Sieben Monate ohne den direkten Vergleich mit der Konkurrenz – ist das nicht eine lange Durststrecke für die Athleten? „Nein, gar nicht“, meint Betty Heidler lachend. „Ehrlich gesagt mag ich diese Monate sogar ganz gerne. Im Sommer sind wir so viel unterwegs, von einem Wettkampf zum nächsten.“ Das strengt an. In Herbst und Winter kehren Alltag und Routine zurück.
Eintracht ohne Frankfurter
Betty Heidler kam 2001 aus Berlin nach Frankfurt zu Michael Deyhle. Im selben Jahr verschlug es Andrea Bunjes aus Ostfriesland nach Hessen, 2003 folgte die Westerwälderin Kathrin Klaas. Gabi Wolfahrt, zurzeit verletzte Sechste der U20-WM, stieß im Vorjahr aus Niedernhall dazu. Der letzte Neuzugang: Mareike Nannen, Deutsche Jugend-Vizemeisterin, die wie Andrea Bunjes beim SV Holtland das Hammerwerfen erlernte.
Stammt tatsächlich niemand aus der Gruppe ursprünglich aus der hessischen Großstadt? Kathrin Klaas überlegt kurz. Dann: „Nein, keine von uns – nur der Trainer.“ Seit nunmehr 30 Jahren betreut Michael Deyhle die Frankfurter Hammerwerfer. Und seit „20 oder 25 Jahren“ hat er das Amt des Bundes- bzw.

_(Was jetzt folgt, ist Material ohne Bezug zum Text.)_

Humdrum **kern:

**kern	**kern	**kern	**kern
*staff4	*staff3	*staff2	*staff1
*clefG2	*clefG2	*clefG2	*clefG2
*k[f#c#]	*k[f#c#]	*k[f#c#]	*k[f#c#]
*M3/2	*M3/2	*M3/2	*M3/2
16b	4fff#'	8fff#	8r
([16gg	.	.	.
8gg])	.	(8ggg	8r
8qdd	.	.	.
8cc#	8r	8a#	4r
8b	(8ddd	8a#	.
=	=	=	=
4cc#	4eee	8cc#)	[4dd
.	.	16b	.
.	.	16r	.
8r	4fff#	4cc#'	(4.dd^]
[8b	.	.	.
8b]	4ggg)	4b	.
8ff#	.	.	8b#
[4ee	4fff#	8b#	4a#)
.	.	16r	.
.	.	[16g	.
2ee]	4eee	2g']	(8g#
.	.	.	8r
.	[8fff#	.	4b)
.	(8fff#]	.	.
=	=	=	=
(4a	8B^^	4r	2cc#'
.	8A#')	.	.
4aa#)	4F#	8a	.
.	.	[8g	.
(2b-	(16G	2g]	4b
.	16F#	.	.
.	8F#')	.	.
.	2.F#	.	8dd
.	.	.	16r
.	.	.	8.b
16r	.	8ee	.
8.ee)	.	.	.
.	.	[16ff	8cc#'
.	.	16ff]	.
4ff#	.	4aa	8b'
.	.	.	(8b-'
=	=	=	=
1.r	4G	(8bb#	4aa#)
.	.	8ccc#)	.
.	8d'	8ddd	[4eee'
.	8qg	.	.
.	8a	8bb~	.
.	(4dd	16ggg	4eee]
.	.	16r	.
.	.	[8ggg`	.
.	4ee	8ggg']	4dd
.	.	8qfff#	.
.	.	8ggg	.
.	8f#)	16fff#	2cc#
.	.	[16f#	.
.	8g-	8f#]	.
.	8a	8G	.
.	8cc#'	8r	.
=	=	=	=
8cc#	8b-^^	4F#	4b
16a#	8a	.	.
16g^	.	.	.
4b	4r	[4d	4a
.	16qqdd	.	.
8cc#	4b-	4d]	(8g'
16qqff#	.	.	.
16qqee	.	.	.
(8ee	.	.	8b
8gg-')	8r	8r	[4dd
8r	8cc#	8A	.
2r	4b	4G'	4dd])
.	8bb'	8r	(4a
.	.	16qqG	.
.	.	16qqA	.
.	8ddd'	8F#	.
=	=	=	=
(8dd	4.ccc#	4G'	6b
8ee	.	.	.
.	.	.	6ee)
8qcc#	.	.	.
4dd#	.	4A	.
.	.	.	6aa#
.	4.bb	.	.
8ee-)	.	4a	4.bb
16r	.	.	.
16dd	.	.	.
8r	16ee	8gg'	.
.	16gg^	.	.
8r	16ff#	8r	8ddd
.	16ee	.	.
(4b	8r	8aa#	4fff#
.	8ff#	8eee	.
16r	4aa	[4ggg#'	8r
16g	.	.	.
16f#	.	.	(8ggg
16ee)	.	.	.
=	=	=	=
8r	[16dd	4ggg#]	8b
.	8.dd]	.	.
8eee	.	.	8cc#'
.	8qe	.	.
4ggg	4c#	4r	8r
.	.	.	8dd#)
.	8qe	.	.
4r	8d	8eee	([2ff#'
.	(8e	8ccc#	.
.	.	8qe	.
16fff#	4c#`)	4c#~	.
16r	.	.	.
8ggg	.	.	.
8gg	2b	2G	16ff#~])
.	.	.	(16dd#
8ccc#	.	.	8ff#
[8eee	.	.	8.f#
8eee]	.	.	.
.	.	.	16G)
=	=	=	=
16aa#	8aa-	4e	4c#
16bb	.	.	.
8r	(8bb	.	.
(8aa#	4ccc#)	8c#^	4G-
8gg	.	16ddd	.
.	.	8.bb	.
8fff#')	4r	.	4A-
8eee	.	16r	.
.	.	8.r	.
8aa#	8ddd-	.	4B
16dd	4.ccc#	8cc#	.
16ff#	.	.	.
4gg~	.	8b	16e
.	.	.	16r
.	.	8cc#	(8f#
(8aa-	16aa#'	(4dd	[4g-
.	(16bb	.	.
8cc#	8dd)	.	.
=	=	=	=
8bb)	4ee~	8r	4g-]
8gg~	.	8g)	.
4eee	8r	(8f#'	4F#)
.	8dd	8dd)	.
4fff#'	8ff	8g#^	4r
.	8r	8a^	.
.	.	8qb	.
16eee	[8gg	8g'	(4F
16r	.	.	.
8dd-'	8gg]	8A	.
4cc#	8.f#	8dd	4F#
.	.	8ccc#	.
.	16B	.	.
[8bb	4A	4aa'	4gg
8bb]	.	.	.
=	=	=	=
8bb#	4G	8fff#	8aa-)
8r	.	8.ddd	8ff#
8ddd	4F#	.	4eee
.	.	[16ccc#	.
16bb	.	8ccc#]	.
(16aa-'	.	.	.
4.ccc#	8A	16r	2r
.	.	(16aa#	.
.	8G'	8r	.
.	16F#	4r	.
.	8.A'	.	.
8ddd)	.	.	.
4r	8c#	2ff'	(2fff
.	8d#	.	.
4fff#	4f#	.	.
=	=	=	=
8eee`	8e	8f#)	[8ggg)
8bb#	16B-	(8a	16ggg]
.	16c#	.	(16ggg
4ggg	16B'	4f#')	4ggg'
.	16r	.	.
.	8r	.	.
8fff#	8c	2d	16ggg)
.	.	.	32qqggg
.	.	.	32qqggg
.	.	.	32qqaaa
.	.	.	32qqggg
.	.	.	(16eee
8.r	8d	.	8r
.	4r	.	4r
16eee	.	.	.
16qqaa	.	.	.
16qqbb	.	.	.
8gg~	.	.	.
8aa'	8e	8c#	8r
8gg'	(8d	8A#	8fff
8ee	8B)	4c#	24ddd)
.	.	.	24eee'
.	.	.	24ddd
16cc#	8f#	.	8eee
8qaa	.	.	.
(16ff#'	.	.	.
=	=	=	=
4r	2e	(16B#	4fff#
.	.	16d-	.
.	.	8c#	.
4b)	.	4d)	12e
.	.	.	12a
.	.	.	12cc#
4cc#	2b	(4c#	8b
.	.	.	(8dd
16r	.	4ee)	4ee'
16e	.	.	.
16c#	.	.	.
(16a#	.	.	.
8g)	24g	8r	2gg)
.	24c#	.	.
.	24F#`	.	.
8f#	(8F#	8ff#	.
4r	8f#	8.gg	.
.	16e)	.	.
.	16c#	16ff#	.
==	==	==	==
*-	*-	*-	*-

Disziplintrainers inne. „So genau weiß ich das gar nicht“, sagt er. „Das ist mir auch egal.“
Konzept überzeugt
Einen Athleten von einem anderen Verein abwerben musste er noch nie: „Sie kommen hierher, weil ihnen das Konzept gefällt. Manchmal stellen wir dann natürlich fest, dass jemand doch nicht so gut in die Gruppe passt. Aber im Vorfeld zurückgewiesen habe ich einen Werfer auch noch nie.“
Als es Betty Heidler vor rund acht Jahren in ihrer alten Trainingsgruppe nicht mehr gefiel, kam sie selbst auf Michael Deyhle zu. „Sein Training kannte ich schon aus gemeinsamen Einheiten, und es gefiel mir sehr gut“, berichtet die freigestellte Bundespolizistin und Jurastudentin. Im Herzen werde sie immer Berlinerin bleiben, versichert sie mit leuchtenden Augen. Aber für den Sport wechselte sie in der zwölften Klasse die Schule und den Wohnort.
Weibliche Dominanz
Damals trainierten in Frankfurt neben der zweifachen Deutschen Meisterin Susanne Keil auch der 80-Meter-Werfer Holger Klose und Karsten Kobs, Weltmeister 1999 von Sevilla (Spanien). Heute haben die Damen nur im Sommer männliche Begleitung. Dann stößt der WM-Fünfte Sergej Litvinov, der im Winter von seinem Vater in Weißrussland betreut wird, zur Trainingsgruppe dazu.
„Das ist ein grundsätzliches Problem im deutschen Hammerwurf, nicht nur in Frankfurt: Es fehlt der männliche Nachwuchs“, bedauert Michael Deyhle. An der vorhandenen Betreuung kann es nicht liegen, das stellten die deutschen Werferinnen bei den Weltmeisterschaften in Berlin eindrucksvoll unter Beweis: Drei Starterinnen, ein deutscher Rekord und die Plätze zwei und vier lautete hier die Bilanz. Bis bei den Männern wieder ähnliche Erfolge einkehren, wird man wohl noch ein wenig warten müssen.